── SUPPLIED RECORDS ──

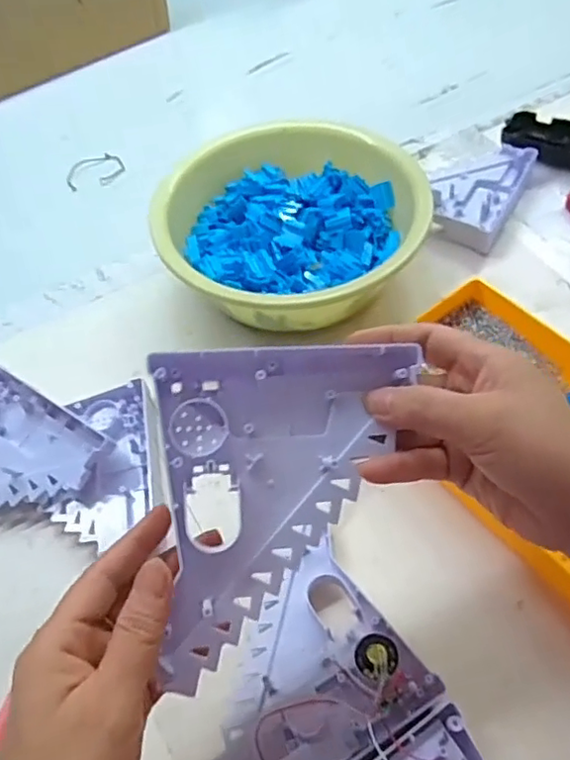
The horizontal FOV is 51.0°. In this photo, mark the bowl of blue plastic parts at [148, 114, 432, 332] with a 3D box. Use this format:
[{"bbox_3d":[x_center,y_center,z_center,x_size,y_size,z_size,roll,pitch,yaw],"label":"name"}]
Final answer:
[{"bbox_3d":[0.003,-0.130,0.545,0.225,0.081,0.202,-21,57,-9],"label":"bowl of blue plastic parts"}]

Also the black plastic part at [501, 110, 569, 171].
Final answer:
[{"bbox_3d":[0.291,-0.258,0.644,0.108,0.020,0.064,18,60,16],"label":"black plastic part"}]

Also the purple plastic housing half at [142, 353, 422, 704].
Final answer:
[{"bbox_3d":[0.004,0.059,0.295,0.127,0.016,0.151,-3,80,-7],"label":"purple plastic housing half"}]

───

EXERCISE PROMPT - Print each entry above exactly. The pictures should not be printed.

SOLUTION FOR THIS TASK -
The horizontal FOV is 51.0°. In this photo, mark the bowl of blue plastic parts at [148, 114, 432, 332] with a 3D box. Use this format:
[{"bbox_3d":[x_center,y_center,z_center,x_size,y_size,z_size,roll,pitch,yaw],"label":"name"}]
Final answer:
[{"bbox_3d":[0.003,-0.130,0.545,0.225,0.081,0.202,-21,57,-9],"label":"bowl of blue plastic parts"}]

Also the black plastic part at [501, 110, 569, 171].
Final answer:
[{"bbox_3d":[0.291,-0.258,0.644,0.108,0.020,0.064,18,60,16],"label":"black plastic part"}]

Also the purple plastic housing half at [142, 353, 422, 704].
Final answer:
[{"bbox_3d":[0.004,0.059,0.295,0.127,0.016,0.151,-3,80,-7],"label":"purple plastic housing half"}]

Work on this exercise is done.